Highlighted by the Grand Prix de Saint-Cloud (G1) victory of Way To Paris in June, Marcialis has enjoyed his best season since relocating from Italy to France in 2017, and is sixth in the trainers' championship.
The unusual charges stem from an August inspection by France Galop officials of Napoli's training premises in Cabries, some 500 miles south of Marcialis's base in Chantilly. Twelve horses formerly connected to Marcialis or his owners were found at the property, five of whom were not registered as being in training with Napoli.
Among the grounds on which his appeal rested, Marcialis claimed he had been taken advantage of by people he trusted and that he had misunderstood "administrative subtleties" in the French language.
Marcialis characterized a situation whereby his sister Elisabetta had "taken advantage of Napoli's age" to train horses under his name and at his premises in Cabries, but that he himself had nothing to do with that setup.
Legal counsel for the defense described the wider Marcialis clan in striking terms, with Milan-based trainer Antonio and his son Andrea "getting on with their jobs," while Elisabetta was "a black sheep in the family" whose way of doing things improperly "should not be shouldered by Andrea."

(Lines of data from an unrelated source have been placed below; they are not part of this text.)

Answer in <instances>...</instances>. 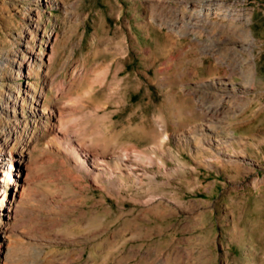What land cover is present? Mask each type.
Masks as SVG:
<instances>
[{"label": "rangeland", "instance_id": "1", "mask_svg": "<svg viewBox=\"0 0 264 264\" xmlns=\"http://www.w3.org/2000/svg\"><path fill=\"white\" fill-rule=\"evenodd\" d=\"M211 5L179 36L146 0H0V139L38 135L6 167L57 204L23 223L59 262L264 264V0Z\"/></svg>", "mask_w": 264, "mask_h": 264}, {"label": "bare ground", "instance_id": "2", "mask_svg": "<svg viewBox=\"0 0 264 264\" xmlns=\"http://www.w3.org/2000/svg\"><path fill=\"white\" fill-rule=\"evenodd\" d=\"M212 2L213 0H146V7L150 11L149 20L157 23L159 27L168 26L170 29L169 34L177 32L181 36L197 27L198 22H208L214 16L215 8L212 7ZM241 32L247 34L246 30H241ZM253 44V39H251L243 47H250ZM238 57H240L237 61L238 64H242L243 62L249 63L242 55ZM231 72L237 73L233 69ZM250 78L252 80V77ZM212 98H215L219 103L227 102L232 108L237 102L244 100L226 87L220 91H216V94ZM6 131L8 133L9 129ZM9 139L10 134L4 139H0V197L7 191L8 183L6 182V177L8 175H11L10 184L14 188L9 195L6 206L3 207L0 202V264H71L73 257L65 258L63 262H59L54 252L46 249V244L54 242L55 237V235H50L48 232L57 224L31 225L23 223V215L25 213L30 214L28 220L31 223V221L39 219L40 212L54 209L57 204L52 203L50 200H36L35 196L27 193L26 179L20 175L21 170H17L15 177H13L11 174V171L14 169L13 164L11 163L9 168L6 167V161L10 159L16 160L21 166L25 167L27 158H30L28 153L31 151V148L28 147L38 139V135L34 133L30 134L28 139L22 141L19 149L14 152L9 150ZM134 151L135 148L132 145H126L113 148L110 155H115L120 164L128 162L131 153ZM95 160L98 164L104 163L99 158ZM108 169L111 172L113 170L119 171V166L115 164V167L111 168L108 166ZM129 173L134 174L135 172L129 167ZM20 178L21 180H19ZM65 240L72 242L70 239ZM77 255V259H80L82 252H79Z\"/></svg>", "mask_w": 264, "mask_h": 264}]
</instances>
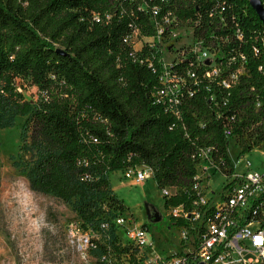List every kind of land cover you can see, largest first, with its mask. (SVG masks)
<instances>
[{
	"label": "trees",
	"instance_id": "trees-1",
	"mask_svg": "<svg viewBox=\"0 0 264 264\" xmlns=\"http://www.w3.org/2000/svg\"><path fill=\"white\" fill-rule=\"evenodd\" d=\"M9 110L25 116L29 187L75 198L76 217L125 207L109 173L128 164L181 203L201 150L230 175L228 138L239 155L264 146V24L249 0H0V126Z\"/></svg>",
	"mask_w": 264,
	"mask_h": 264
},
{
	"label": "built area",
	"instance_id": "built-area-1",
	"mask_svg": "<svg viewBox=\"0 0 264 264\" xmlns=\"http://www.w3.org/2000/svg\"><path fill=\"white\" fill-rule=\"evenodd\" d=\"M135 39L132 34L131 41ZM196 52L198 61L208 60L204 57L208 50ZM210 67L216 69L212 60ZM159 93L164 95L165 89ZM255 149L264 156V146ZM198 157L194 181L181 203H167L176 192L174 187L160 188L169 234L161 237L149 224L136 222L126 207L105 210L88 220L74 216L64 228L69 253L56 264H264V168L252 171L246 160V169L239 173L237 161L230 157L233 172L224 175L208 149ZM214 171L222 176L218 192L209 183ZM151 175V168L143 163L122 170L127 185H137ZM163 217L161 212L160 220Z\"/></svg>",
	"mask_w": 264,
	"mask_h": 264
},
{
	"label": "rangeland",
	"instance_id": "rangeland-1",
	"mask_svg": "<svg viewBox=\"0 0 264 264\" xmlns=\"http://www.w3.org/2000/svg\"><path fill=\"white\" fill-rule=\"evenodd\" d=\"M176 34L180 35L176 44L179 48L191 45L189 29L179 27ZM135 45L138 46L139 41ZM175 56V52H164L163 61L170 63ZM204 57L212 59L213 56L207 52ZM16 85L25 98L35 100V86L21 81ZM2 117L9 119L10 124L0 126V264H56L69 253L64 228L74 219L75 198L65 202L29 187L26 171L33 154L28 148V137L23 132L25 116L9 110L3 112ZM226 149L232 160L237 161V172L246 169V160L250 161L252 171L264 168V156L258 149L253 148L239 158L238 148L231 137L228 138ZM221 178L214 171L209 180L211 188L217 192ZM109 180L112 192L123 201L130 218L149 224L161 237L169 234L165 199L152 175L137 185H127L122 171L118 170L109 173ZM144 201L155 204L163 213V219L149 223L143 209Z\"/></svg>",
	"mask_w": 264,
	"mask_h": 264
},
{
	"label": "water",
	"instance_id": "water-1",
	"mask_svg": "<svg viewBox=\"0 0 264 264\" xmlns=\"http://www.w3.org/2000/svg\"><path fill=\"white\" fill-rule=\"evenodd\" d=\"M249 2L251 7L254 9L255 13L257 14L258 18L264 24V5L261 3L260 0H249ZM143 209H144L145 217L148 221L155 223L161 219V212L155 204L148 201H144Z\"/></svg>",
	"mask_w": 264,
	"mask_h": 264
}]
</instances>
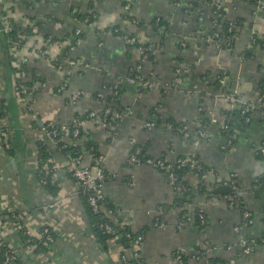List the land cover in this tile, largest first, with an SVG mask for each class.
<instances>
[{
  "label": "crops",
  "instance_id": "crops-1",
  "mask_svg": "<svg viewBox=\"0 0 264 264\" xmlns=\"http://www.w3.org/2000/svg\"><path fill=\"white\" fill-rule=\"evenodd\" d=\"M174 1L0 0V8L21 27L36 26H31L33 34L18 50L19 58L28 57L21 64L27 76L18 81L22 84L37 77L30 101L40 122L69 125L79 115L100 111L104 101L95 97L96 92L103 84L115 85L118 76L137 64H141V75L155 82L150 89L139 83H117L120 91L113 109L120 117L111 128L112 135L106 136L103 126L88 124L77 140L83 163L105 174L104 211H112L114 223L144 232L138 255L146 264H203L208 257L217 260L215 264H264V190L260 186L264 159L257 154L264 147V116L255 111L246 124L236 113L230 118V130L222 129L227 124V117L222 116L227 110L223 94L237 90L242 102L252 105L264 82V13L254 2L233 0L226 7V18L238 22L236 38L230 48L217 47L204 40L208 24L181 11L190 0H183L178 8ZM85 13V18L91 16L88 23L82 21ZM156 18L167 22V30L163 31L164 24L155 29ZM76 27L81 35L73 44L65 36ZM49 36L57 41L47 44ZM129 36L153 47L149 60L142 62L141 51L127 45ZM4 51L0 43V90L6 104L1 124L10 144L6 150L0 147V237L17 251L20 264H120L121 252L132 256L131 248L113 242L104 247L95 240L86 204L67 167L69 156L48 141L57 192L52 195L39 185L34 171L37 123L13 90L12 66L17 56ZM58 57L61 64L55 63ZM68 58L89 66L70 67L64 62ZM176 66L181 69V80L173 84ZM67 72L69 82L57 92ZM77 91L83 93L70 104V94ZM204 116H214L217 122L202 126ZM149 121L155 123L150 130L145 127ZM170 122L186 126L190 137H183ZM199 127L206 139L194 144ZM228 138L233 142L227 146ZM63 142L68 144L69 137ZM134 146L145 156H162L171 163L196 155L220 178H234L241 205L250 212V224L236 232L242 221L239 205L230 207L218 198L191 194L189 201L178 205V194L160 170L127 164ZM56 199L60 203L54 204ZM12 210L22 213L32 230L55 222L59 234L54 242L39 250L23 245ZM196 212L204 216L201 226L194 223ZM184 214L188 221L178 228ZM240 236L249 241V253L236 245ZM230 244L233 250L227 248Z\"/></svg>",
  "mask_w": 264,
  "mask_h": 264
},
{
  "label": "built area",
  "instance_id": "built-area-1",
  "mask_svg": "<svg viewBox=\"0 0 264 264\" xmlns=\"http://www.w3.org/2000/svg\"><path fill=\"white\" fill-rule=\"evenodd\" d=\"M183 0H175L174 6L175 7H181V3ZM233 0H200V4L198 7L192 6L189 2L183 9L184 14L188 16H192L197 22H206L209 26V32L206 36H204V40L207 42H211L217 47H227L230 48L231 44H233L234 39L236 38V24L235 21L232 19H228L227 22V28L226 32L230 33L229 35H225L221 32V25L219 23L220 19L224 18L223 14L226 15V7L232 2ZM1 3V2H0ZM256 8L264 13V0H255L254 1ZM126 9L128 8V5L124 6ZM182 9V8H181ZM9 14H7V17L2 18V27L0 29L1 32L8 34L11 28V21L8 18ZM86 22V20H84ZM159 23V18H156L155 25L157 26ZM33 28L36 26L31 25ZM81 31L80 28L75 29V35L79 34ZM254 35V34H253ZM24 34H22L21 38H24ZM8 39H10L8 37ZM50 36L46 39V43L49 44L50 42ZM126 42L129 44H135L136 38L134 36H130L126 38ZM141 51V60L142 62L147 60V52L151 50V45L144 46L143 44L139 45L137 47ZM12 56H17L18 49L17 44L13 43L12 47L10 48ZM45 53V52H42ZM18 60V61H17ZM17 62L15 63L19 67H21V64H26L28 61V57L26 56H20V58L17 56ZM68 66H79L80 68L84 69L87 68L89 65L86 62L79 61L75 58H68L64 61ZM18 63V64H17ZM141 70V64H137L130 68L129 71H127L124 75L118 76L116 78V84L115 85H106L103 84L100 89L96 92L95 97L101 101H104L103 108L100 111L91 110L86 112L83 115L77 116L74 118L69 125H58L52 122H40L37 119V115L32 109L30 98L32 94L34 93L35 84L31 86V88H26L24 84H21L19 81L18 89H16L15 94L18 96L19 100L24 104L28 115L30 116L31 120L36 121L37 123V131L38 133V140H41L43 142H50L54 145L56 143L61 142L62 147H64L67 143L63 142V139L65 136L69 137V144L76 145L77 140L79 138V134H81L83 128L87 126L88 124L93 125H100L105 128V134L106 136H111V128L116 125V122L118 118L120 117V113L115 112L113 109L114 103L112 101L106 102L105 100V93L108 92L111 94V100H113V97L119 94V83H139V86H141L143 89H150L154 86L155 82L151 79H146L145 81H140V77L138 72ZM181 69L180 67L176 66L174 68V78H173V84L179 83L181 80ZM26 71L23 68V66L19 69V71L16 73V77H18V80L21 81L24 77H26ZM70 74L69 72L66 73V76L64 77L62 84L58 87L57 92H60L69 82ZM118 83V84H117ZM82 91L73 92L70 94L68 98V102L70 104L75 103L79 97L82 95ZM23 95V96H22ZM223 98L227 103V110H231L235 108L238 104L244 106V108L241 110V113L243 114L246 111V107L250 108V110H254L257 107H260L262 109L261 113L264 114V102H263V95H258L256 98V101L254 104L250 105L248 103H243L237 90H233L230 92H226L223 94ZM2 92L0 90V105L2 104ZM240 113V114H241ZM225 115L222 112V116ZM250 117H246L245 121H249ZM210 123H216L217 118L216 117H210L209 118ZM155 123L153 121H149L145 123V127L147 129H153ZM168 125L173 128L174 130L181 131V134L183 137L188 138L190 137V133L187 130L186 126H177L174 123L170 122ZM223 130H230L229 126L227 124H222ZM206 139V133L203 128L196 129V135L194 136V144L200 143L202 140ZM232 142V138H228L226 141V145H230ZM5 146H10L9 144V135L6 128L1 124V118H0V147L3 148ZM258 153L260 154V157L264 159V147H260L258 150ZM189 158L186 159L189 162H186L185 159L178 161L177 167H184L187 166L190 168V172H188L186 175L183 176V178H186L188 180V177H191V180H188L189 183V190L192 191H198L201 188L210 189L211 186L215 185V188L217 186H229L232 188L233 191L225 194H219L216 193V195L209 196L210 198H218L221 200H224L227 202V204L230 207H233L238 202V194L237 189L235 185V179L230 177L228 179H222L220 178L214 168L210 167L207 170L203 169L202 164L200 163V160L196 158V155H190ZM126 162L128 165L134 166V165H147L152 168H155L157 170L164 171L166 173V180L167 182L173 187V184L177 182V177L173 171V163L167 162L165 158L162 156L160 157H151V156H145L143 155L141 148L139 146L132 147ZM34 167H35V174L38 179V183L40 186L44 187L47 183H55L54 178V165L52 164L51 158L48 159V161L43 162L39 158L38 151L36 149V152L34 154ZM68 170L72 176V178L75 180L78 188L79 195H84L86 203L91 210L93 214L99 215L103 212L102 218H104V222L102 223V226L107 232L113 233L114 230L112 228V225L109 221L112 220V211L105 210L103 208L102 200H103V192H102V184L105 178V174L103 173L101 168L91 169L89 166L85 165L82 161L81 156H75V157H68V163H67ZM208 176L214 177L213 180H208ZM180 187L181 190L187 189L183 184ZM263 188H264V182H263ZM264 190V189H263ZM60 203L59 199H56L55 203ZM14 227L16 232L21 231L26 237V241H32L33 239H36L38 241H44L43 243L46 244H52L54 242V237L52 236V232H54L56 235L59 234V228L56 225L55 222H44V224L41 226L40 229L32 230L27 226L24 216L22 213H17L16 210H12L10 212ZM242 214V221L235 227L236 232L240 233L246 224H250L251 222V215L250 212H248L246 209L241 211ZM199 218L201 222H203V214L199 212ZM107 220H106V219ZM188 221V217L185 221H179L177 222V227L181 228L182 224ZM264 222V217H263ZM157 223V222H156ZM155 223V224H156ZM129 234L127 235V237ZM144 235L143 234H137L136 236H133L131 238V250H132V256L135 258H140L138 255V250L140 249L141 243L143 242ZM6 242L3 238L0 237V251L5 246ZM8 245V244H6ZM240 250L242 253H249L250 249V243L249 241L243 237L240 236L238 239V244ZM25 246H31L34 248L36 247V244H30ZM10 249H5L2 253L3 260L1 264H12L15 262L16 257L18 256V253L15 249H12L9 246ZM229 250H233V245L230 244L227 246ZM127 255L125 253L121 252L119 261L120 264H127ZM203 264H209L208 260L203 258ZM137 264H142L141 262H137Z\"/></svg>",
  "mask_w": 264,
  "mask_h": 264
},
{
  "label": "trees",
  "instance_id": "trees-1",
  "mask_svg": "<svg viewBox=\"0 0 264 264\" xmlns=\"http://www.w3.org/2000/svg\"><path fill=\"white\" fill-rule=\"evenodd\" d=\"M247 1L254 2L255 0H247ZM189 3L192 6H194V7H198V5L200 4V0H190ZM181 11H183V10L181 9ZM86 15H87L86 13L83 15L82 21L83 20H86V23H88L89 22V19L91 20V16H89V18H85ZM4 17H7V11L1 10V8H0V18L2 19ZM223 17L224 18L220 19L219 23H220V25L222 27L221 28V32L225 36V35H229L230 33L226 32L228 20L226 19L225 13L223 14ZM8 18L11 21V28H10L9 33L8 34H5V33H3V32L0 31V43H2L4 45V48H6V51H4V53L6 55L8 54L7 53V50H10V48L13 45V43H16L17 44V49L19 50L21 48V46L24 45L27 37L33 34V30H32V27L31 26L26 25L25 27H21L18 23H15L12 18H10L9 16H8ZM2 20L0 21V29H1L2 25H3L2 24ZM234 21H235V24L237 25L238 22L236 20H234ZM162 24H164L166 26V29H164L163 31L167 30V22H165V21L162 22L160 20V18H159L158 25L157 26L155 25V27H156L155 29L159 30V28L162 26ZM36 25H40V24L39 23H36ZM76 28H74L71 33H67V35L65 36L66 38H69L71 40V43H73V44H76L78 42V39L80 38V35H81V31H80L79 34L75 35V29ZM235 32H236V29H235ZM22 34L25 35L24 38H21ZM8 37L10 39H8ZM254 39H255V36H254ZM55 41H57V38L56 37H50V41H49L50 43H53ZM127 45H129L130 47L136 48V47H138L141 44H139L138 42H136L135 44H129V43H127ZM143 45L144 46H147L149 44H143ZM232 45L233 44H231V46ZM152 48L153 47H151V50L149 52H147V60H149V58L152 57V53H153ZM63 55L64 54H62L61 56H63ZM10 60L13 61V62H15V58H12ZM55 63L56 64H61L62 63V58L61 57L60 58L59 57L56 58ZM20 68L21 67H19L18 65L12 66V72L14 73V78H13V87H14L13 90H14V92L16 91V89H18L17 86H19L18 77H16V73L19 71ZM130 68L128 69V71L130 70ZM138 74H139V77H140V81H145L146 79H148V78H144L141 75L140 71L138 72ZM36 80H37V77L32 76L30 79L28 78V79L24 80L22 82V84L28 86V88H31V86H33L36 83ZM121 85H122V83H121ZM118 88H119V91H120V85H118ZM118 95H116L115 97H113V100H111V94L108 93V92H106L105 93V100H106V102L112 101L113 103H116L117 102V99H118ZM258 95H263V102H264V82L261 83V85L259 86V94ZM1 102H2V104L0 105V118L2 117V115L5 114V111H4V108H6L5 98H2ZM243 108H244V106L238 104L235 108H233L231 110H225V111H223V113L227 117V120L225 121L227 123V125H230L231 124L230 118H231V116L233 114H236V113L239 114L240 117H241V120L244 123L248 124L250 122V120L252 118V115H253V113L255 111L260 112V113L262 111V109L260 107H257L254 110H250V108L246 107V111L242 114L241 113V110ZM262 115L264 116V114H262ZM246 117H250L249 121H247V122L245 121V118ZM207 122L209 123V119L204 116L201 119L202 126L205 125V123H207ZM177 126H182V125L178 124ZM79 136H81V134H79ZM55 146H57V148L60 149V151L63 154L69 156V158L70 157H75V156H81V148L82 147L79 144L71 145V144L68 143L64 147H62L61 142H59V143H56ZM7 148H9V146L3 147L4 150H6ZM37 151H38V155H39V158L41 159V161H43V162L48 161V159L50 158V150L48 149V147H47V145H46L45 142H43L41 140H38L37 141ZM257 154L260 157V154L259 153H257ZM188 158L189 157H183V158H179V159L180 160H183V159L186 160ZM196 158L199 159L198 156H196ZM179 159L176 160L173 163V168H172L173 171H174V173H175V175H176V177H177V182H175L173 184V187H174V191L178 194V197L176 198V201L178 202L177 203L178 205H181L184 202L189 201L188 196H190L191 194H192V196L200 195L202 197L203 196L204 197H209L211 195H216V193H214V191H213L214 188H215V185L211 186L210 189L201 188L198 191L189 190L188 189L189 188L188 180L186 178H183V176L186 175L188 172H190L191 169L188 168L187 166L177 167V163H178ZM186 162H189V161L186 160ZM200 163L202 164L204 170H207V169L210 168V166L206 165L201 160H200ZM161 172L164 174V176H166V173L164 171H161ZM263 182H264V178L260 181V186L262 188H263ZM181 184H183V186H185L187 189L181 190L180 189V187L182 186ZM235 185H236V181H235ZM44 187L46 189H48L52 195H55L56 192H57L56 183H47L46 185H44ZM80 196H81V198L84 200V202L86 204L85 206H86L87 216H88V220H89V222H90V224L92 226L91 228H92L93 237L95 238V240L98 243H100L104 247L106 245H109L110 242H113L115 244H118V243L121 244V247L123 249H129L131 247V244L130 243H131V238L133 236H136L137 234H143L144 235V232L143 231L134 232L129 225H127L125 223H121V222H119L117 224V223H114L112 220L109 221V222L111 223L114 232L113 233L107 232L104 229V227L102 226V223L104 222V218H102L103 212L100 213L99 215L93 214L91 212V210L89 209L87 203H86L85 196L84 195H80ZM102 203H105L104 197H103ZM237 204L239 205L240 210L243 211L244 209H243V206L241 205V197H238ZM106 205H107V207L109 209H111V206L110 205H108L107 203H106ZM180 214H181V212H180ZM195 214L196 215H195V218H194V223L197 224L198 226H201L203 222H201V220H200V218L198 216L199 215V212L198 213L196 212ZM187 216L188 215H185V214L182 215L179 218L178 222L179 221H185L186 218H187ZM18 234L20 235V237L22 239V244L23 245L36 244V247H37L36 249L37 250L42 249V248H46L47 246L50 245V243L45 245L43 243L44 241H38L36 239H33L32 241H29L28 242V241H26L27 240V237L21 231H18ZM128 234H129V236L127 237ZM52 236L54 237V240H55L56 234L54 232H52ZM5 249H10V248H9L8 245L5 244V246L0 251V264L2 263V260H3L2 253H3V251ZM138 253H139V251H138ZM180 257H181V260L182 259H184V261L186 260V257L184 255H182ZM207 259H208L209 264H215L216 261H217V260H215L213 258H210V257H208ZM126 262H127V264H137V262H141L142 264H146L143 259H141V258H135L134 256H128ZM12 264H20L19 255L16 257L15 262L12 263Z\"/></svg>",
  "mask_w": 264,
  "mask_h": 264
},
{
  "label": "water",
  "instance_id": "water-1",
  "mask_svg": "<svg viewBox=\"0 0 264 264\" xmlns=\"http://www.w3.org/2000/svg\"><path fill=\"white\" fill-rule=\"evenodd\" d=\"M213 191H214V193L225 194V193H229L233 190L229 186L221 185V186H217L216 188H214Z\"/></svg>",
  "mask_w": 264,
  "mask_h": 264
}]
</instances>
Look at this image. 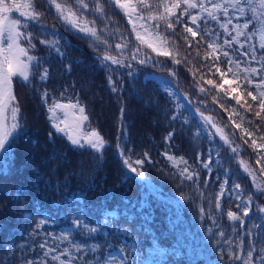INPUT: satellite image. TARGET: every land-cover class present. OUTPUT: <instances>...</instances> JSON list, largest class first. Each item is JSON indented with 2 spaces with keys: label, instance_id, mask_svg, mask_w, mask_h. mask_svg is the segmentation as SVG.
<instances>
[{
  "label": "trees",
  "instance_id": "1",
  "mask_svg": "<svg viewBox=\"0 0 264 264\" xmlns=\"http://www.w3.org/2000/svg\"><path fill=\"white\" fill-rule=\"evenodd\" d=\"M35 3L45 12L42 22L48 31L41 34L39 25L31 30L39 39L49 40L57 39L52 34L53 30L58 32L63 38L59 47L64 55L61 57L53 51L44 64L49 69L47 81L40 82L36 69H33L37 75L32 78L31 85L17 78L13 81L23 129L12 144L11 153L0 157V264H27L29 260H36L42 255L39 244L44 242L48 233L55 236L69 233L70 240L77 243L100 246L96 253L87 249L80 253L83 258L77 259L74 264H96V259H100L101 264H105V261L112 264L113 259L115 264H145L148 259L151 264H229L226 251L221 252L224 246H217L220 238L214 233L224 231L233 234L235 228V234H239V222H231L226 216L230 209L239 212L237 202L234 198L223 197L222 212H215L218 181L214 172L204 192L205 197H212L214 219L218 224L201 216L200 207L206 210L209 207L207 199L197 195L192 182L181 183L177 169L162 154L167 152L184 157L190 164H195L197 153L202 154L203 160L208 157L209 141L203 136L194 138L198 127L196 117L184 109H177L158 84L145 76L157 73L171 79L179 91L187 96L199 118L201 112L213 116L217 124L225 127L234 145L241 146L239 158L244 159L257 173L258 181H264V176L259 175L260 165L257 164V152H264V149L254 151L250 140L245 144L241 139L242 129L235 128L229 120V112L235 108L239 113L234 116L235 123L253 131L257 139L264 136V120L255 117L258 110L256 102L251 101L244 91L248 86L244 84L232 92L241 81L225 84L224 92L220 95L224 96L225 92L240 95L241 103L248 100L254 105L253 110L246 112L236 105L235 100H230L226 105L229 112H226L213 102L216 95L214 88L207 94L198 91L195 81L200 80L199 73L206 72V69L201 67L203 62L195 58V50L188 56L191 64L185 61L173 65L172 59L157 57L146 45L143 50L162 62L163 68L132 61L133 76L128 75L130 69L127 67L112 66L117 72H110L100 63L103 45L95 49L84 35L66 30L49 11L44 0H35ZM105 9L120 31L129 34L132 41L130 47H135L137 41L127 18L114 5L109 8L105 4ZM85 16L89 20L95 19V26L104 28V22L98 16L88 12H85ZM109 27L115 30L111 25ZM178 32H182V28ZM259 36L258 33L255 37L257 42ZM39 39L34 41L37 49L33 54L47 58L49 49L41 45ZM177 43L180 51L177 58L185 57L184 41L181 39ZM112 54H116L115 48H112ZM203 54L202 49L200 55ZM220 66L222 69L225 67ZM169 69L175 70V77L170 75ZM194 72L197 73L195 77ZM109 75L117 81V92H113L109 85ZM207 78L221 82L218 74L215 77L206 75ZM225 79L230 80L231 76ZM45 90L48 91L47 104L41 100ZM53 99L62 103H74L78 99L85 106L89 120L83 128L87 132L96 129L107 141L102 158L90 148L73 146L65 135L55 132L47 110ZM121 108L124 109L122 116ZM175 112L180 113V119L174 121L171 117ZM185 119L188 120L187 124L183 123ZM249 120L253 122L251 125ZM121 125L127 132L123 138L127 141L126 147L133 150L126 154L131 155L132 159L142 157L145 152L150 156L151 162H146L142 169L145 180L125 168L116 151ZM50 132L53 133L51 139ZM169 132H174V136L170 142H166L165 136ZM216 142L217 151L223 153V168L233 173L229 184H241L245 196L255 192L252 179L240 167L238 158L232 156L227 147H222L219 136ZM260 142L264 141L258 139ZM200 175V187L203 189V178L208 173L201 170ZM181 193L189 198L184 199ZM258 204H264V194L253 197L254 213ZM76 218L98 231L89 235L83 225L74 226ZM254 222L255 217L249 219L247 225ZM66 246L68 242L61 244V250ZM247 246L246 238L245 248ZM114 250H118L119 254L108 259L107 254Z\"/></svg>",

A third sibling, group 1-winning jockey Jessica Marcialis, was not implicated in the case and did not give evidence.
The defense also referred to Napoli's evidence that he deeply regretted showing weakness in handing the log-in details of his France Galop trainer's account to Elisabetta after she alone had asked to rent boxes from him.
One key piece of evidence in the original Nov. 27 hearing was that Andrea Marcialis had a request for boxes at the Cabries training center in June rejected by France Galop stewards.
Asked during the appeal to explain such a request, Marcialis claimed that Antonio had pressured him into making the application, and described his sense of relief when it was turned down, although his father had been "extremely vexed" by the decision.
The appeal stewards also probed Marcialis on the apparent lack of billing sent out by Napoli to any owners connected with the horses nominally under his care, before coming to the same conclusion as the original disciplinary panel.
In addition to Marcialis being banned from training and owning horses between Jan. 1-July 1, 2021, the panel also upheld similar suspensions on six other ownership entities, including Elisabetta Marcialis.